▶ Source information
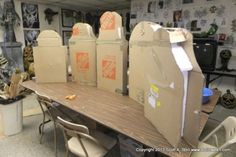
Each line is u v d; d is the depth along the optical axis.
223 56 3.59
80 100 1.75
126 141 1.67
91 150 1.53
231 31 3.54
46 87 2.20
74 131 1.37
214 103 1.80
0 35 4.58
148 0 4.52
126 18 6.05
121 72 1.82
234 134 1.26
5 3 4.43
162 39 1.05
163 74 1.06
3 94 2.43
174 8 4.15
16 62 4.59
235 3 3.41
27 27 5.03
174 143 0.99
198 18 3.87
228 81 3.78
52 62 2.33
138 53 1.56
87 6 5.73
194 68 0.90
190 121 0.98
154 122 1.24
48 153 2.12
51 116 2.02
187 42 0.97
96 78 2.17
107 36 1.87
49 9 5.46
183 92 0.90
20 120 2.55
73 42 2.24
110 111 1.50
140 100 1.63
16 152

▶ Brief
The material above is to be transcribed exactly, with its images omitted.

▶ Output of the task
Each line is u v d; d is the depth along the optical axis.
223 56 3.59
80 100 1.75
126 141 1.67
91 150 1.53
231 31 3.54
46 87 2.20
74 131 1.37
214 103 1.80
0 35 4.58
148 0 4.52
126 18 6.05
121 72 1.82
234 134 1.26
5 3 4.43
162 39 1.05
163 74 1.06
3 94 2.43
174 8 4.15
16 62 4.59
235 3 3.41
27 27 5.03
174 143 0.99
198 18 3.87
228 81 3.78
52 62 2.33
138 53 1.56
87 6 5.73
194 68 0.90
190 121 0.98
154 122 1.24
48 153 2.12
51 116 2.02
187 42 0.97
96 78 2.17
107 36 1.87
49 9 5.46
183 92 0.90
20 120 2.55
73 42 2.24
110 111 1.50
140 100 1.63
16 152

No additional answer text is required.